Israël approfondit son implication en Syrie, prend de plus en plus de risques et intensifie sa politique de surenchère

Selon les médias syriens – gouvernementaux et d’opposition confondus – l’Armée de l’air israélienne (IAF) a, la semaine dernière, frappé des cibles militaires en Syrie – trois fois, et probablement quatre. Comme il se doit en telles circonstances, Israël se tait : il ne confirme pas, et ne nie pas non plus.

Parmi les cibles attaquées figurait un camp militaire syrien à Al Kiswah, à treize kilomètres au sud de Damas et à 40 kilomètres de la frontière israélienne, sur les hauteurs du Golan. Selon des sources israéliennes, ce camp en construction est prévu pour loger 5 000 soldats iraniens et/ou leurs milices chiites internationales.

Le major-général Amir Eshel s’est récemment vanté, lors d’entretiens avec des médias israéliens, que les avions de l’IAF avaient lancé 100 attaques depuis le déclenchement de la guerre civile en Syrie, il y a près de sept ans

Lancer en une seule semaine un nombre si élevé de frappes et sur des cibles d’une telle qualité, est exceptionnel, même dans l’histoire de l’engagement militaire israélien en Syrie. L’ancien commandant de l’Armée de l’air, le major-général Amir Eshel, s’est récemment vanté, dans des interviews avec les médias israéliens, que les avions de l’IAF avaient lancé 100 attaques depuis le déclenchement de la guerre civile en Syrie, il y a près de sept ans.

Lignes rouges

Les frappes de la semaine dernière indiquent qu’Israël a étendu ses « lignes rouges » en Syrie, lignes qui reflètent ce qu’Israël considère comme ses intérêts vitaux en matière de sécurité nationale. Au total, ces lignes sont au nombre de huit.

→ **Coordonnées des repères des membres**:

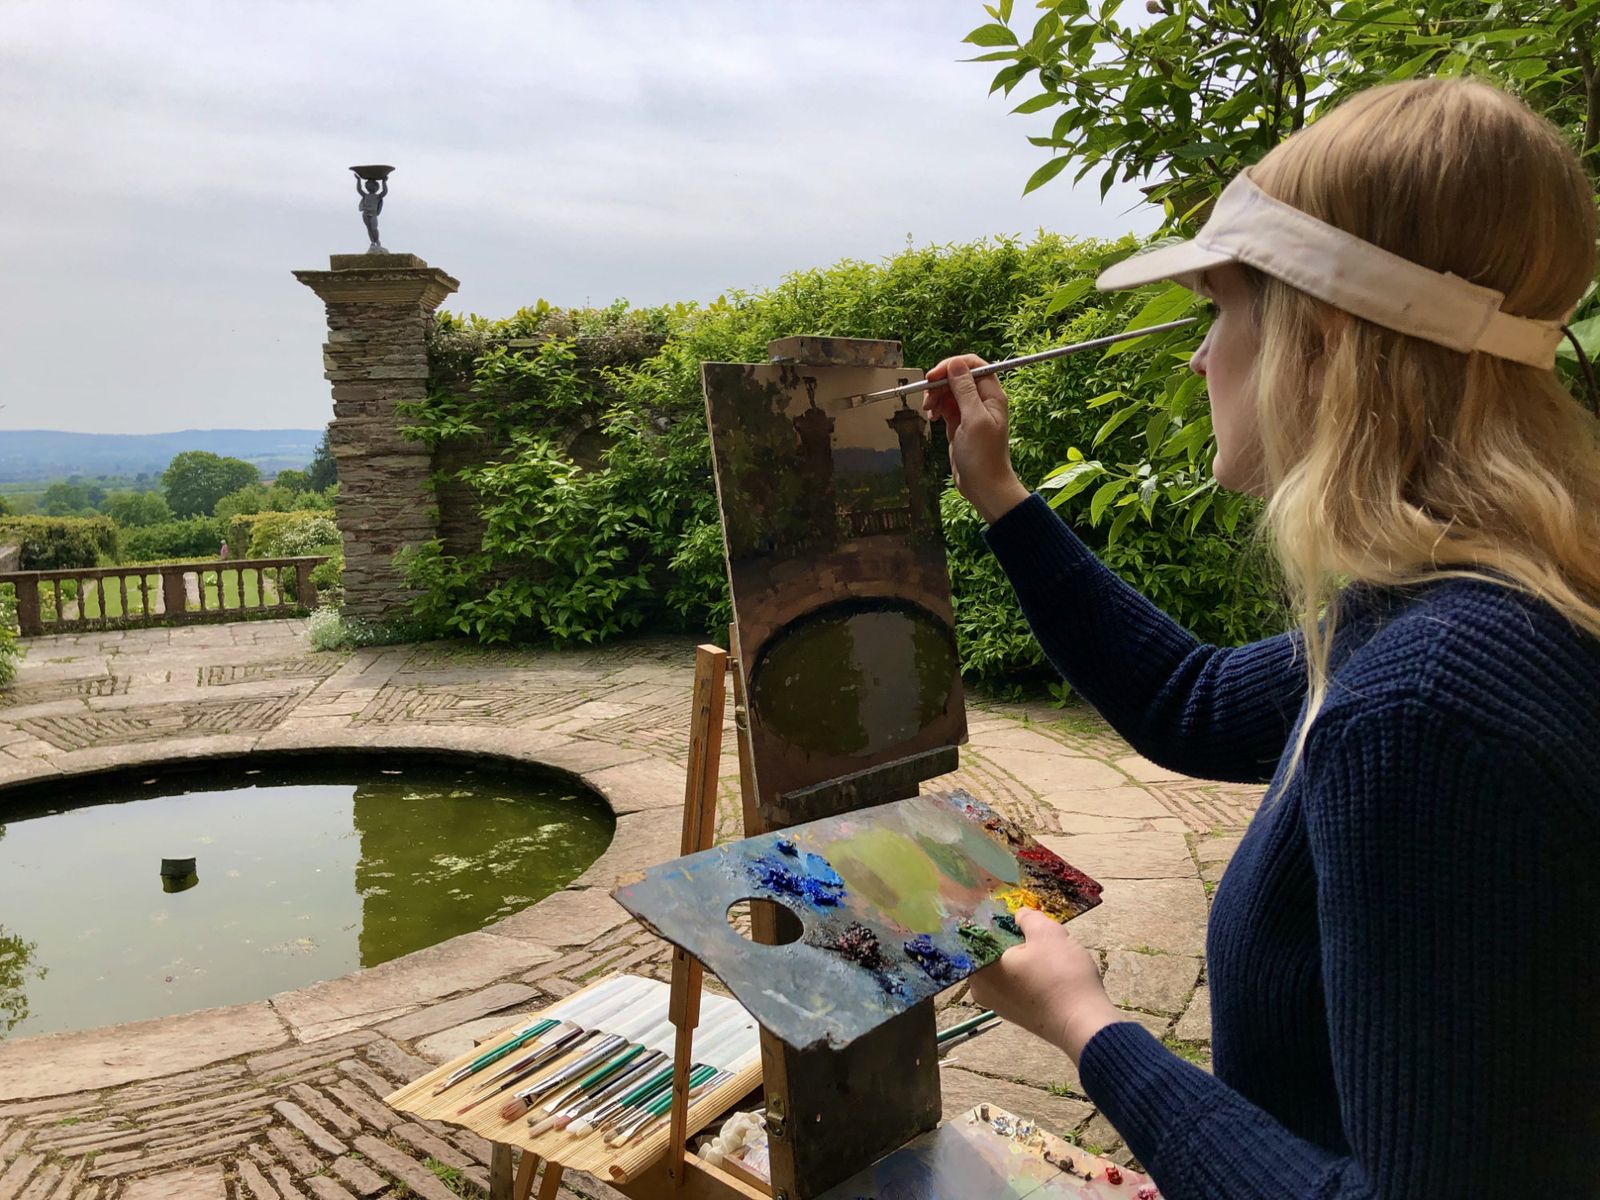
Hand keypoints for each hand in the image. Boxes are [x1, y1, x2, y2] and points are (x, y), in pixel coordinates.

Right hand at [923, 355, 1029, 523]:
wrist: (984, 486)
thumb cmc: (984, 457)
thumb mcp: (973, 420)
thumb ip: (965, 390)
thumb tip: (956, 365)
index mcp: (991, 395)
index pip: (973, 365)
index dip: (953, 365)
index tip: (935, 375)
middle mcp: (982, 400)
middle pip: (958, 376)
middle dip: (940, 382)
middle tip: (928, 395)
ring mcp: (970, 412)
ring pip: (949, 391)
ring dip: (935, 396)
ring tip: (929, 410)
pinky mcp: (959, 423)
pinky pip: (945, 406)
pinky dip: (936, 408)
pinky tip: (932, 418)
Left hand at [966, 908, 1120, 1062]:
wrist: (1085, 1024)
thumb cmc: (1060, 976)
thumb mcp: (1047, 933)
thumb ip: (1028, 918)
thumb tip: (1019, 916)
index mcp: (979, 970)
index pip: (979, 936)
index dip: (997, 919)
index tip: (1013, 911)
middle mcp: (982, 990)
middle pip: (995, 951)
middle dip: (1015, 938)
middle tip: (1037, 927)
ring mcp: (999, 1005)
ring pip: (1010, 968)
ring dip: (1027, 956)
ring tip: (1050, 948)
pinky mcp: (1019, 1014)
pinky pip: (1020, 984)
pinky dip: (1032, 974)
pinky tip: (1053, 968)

→ **EXERCICE 1**:
Modifiez le passage de l'article sur l'engagement israélien en Syrie qui commence à « Lancer en une » et se termine à « de sept ans. » en y remplaçant « frappes » par « raids ».
→ **EXERCICE 2**:
D'après l'article sur l'engagement israélien en Syrie, à quelle distance au sud de Damas se trouve le camp militaire d'Al Kiswah ?
→ **EXERCICE 3**:
Reprenez l'article sur l'engagement israélien en Syrie et prolongez-le à partir de sa dernière phrase.

→ **CORRIGÉ 1**:
Lancer en une seule semaine un nombre si élevé de raids et sur des cibles d’une telle qualité, est exceptionnel, même dans l’histoire de l’engagement militaire israélien en Syrie. L’ancien commandant de l’Armée de l’air, le major-général Amir Eshel, s’est récemment vanté, dans des interviews avec les médias israéliens, que les avions de l’IAF avaient lancé 100 attaques depuis le déclenchement de la guerre civile en Syrie, il y a près de sept ans.

→ **CORRIGÉ 2**:
À treize kilomètres au sud de Damas.

→ **CORRIGÉ 3**:
Cela a commencé par une ligne rouge strictement définie : une politique de non-intervention dans la guerre civile. « Ce ne sont pas nos affaires », ont déclaré les trois ministres israéliens de la Défense – Ehud Barak, Moshe Ya’alon et Avigdor Liberman – en fonctions depuis 2011. Plus tard, à mesure que le conflit syrien s’intensifiait, Israël ajouta deux lignes rouges supplémentaires. La première étant, et c’est toujours le cas, d’assurer paix et tranquillité le long de la frontière.

À LIRE : Les Israéliens ont tenté de limiter leurs pertes en Syrie. Ils ont échoué

La seconde est d’instaurer une riposte proportionnée à toute attaque armée, généralement des erreurs collatérales aux affrontements entre l’armée syrienne et les groupes rebelles. Les représailles israéliennes étaient principalement dirigées contre les positions de l’armée syrienne, parce qu’Israël tient le régime de Bachar al-Assad pour responsable, puisqu’il est le souverain syrien.

Une autre ligne fut ensuite tracée. La force iranienne d’al-Qods, commandée par le légendaire général Qasem Soleimani, a planifié avec le Hezbollah la création de cellules d’agents dormants le long de la frontière israélienne sur les hauteurs du Golan. Elles étaient composées de Druzes syriens et de Palestiniens, vestiges du commandement général du Front populaire de libération de la Palestine (FPLP) fondé il y a près de 50 ans.

Le but était d’activer ces cellules de guérilla (Israël les définissait comme des infrastructures de terreur) en cas d’affrontements entre Israël et le Hezbollah au Liban, et ainsi défier Israël militairement sur deux fronts simultanés. Ces cellules ont participé à quelques attaques contre des patrouilles israéliennes le long de la frontière, et tiré quelques roquettes.

Assassinats

Or, on sait qu’en quelques mois, sur la base de renseignements précis, les Forces de défense israéliennes (IDF) ont changé leurs plans. À l’aide de drones et d’avions, Israël a tué les dirigeants des cellules, dont, en janvier 2015, Jihad Mughniyah, le fils d’Imad, commandant militaire du Hezbollah, également tué, selon les médias américains, dans le cadre d’une opération d’assassinat, menée conjointement par le Mossad et la CIA.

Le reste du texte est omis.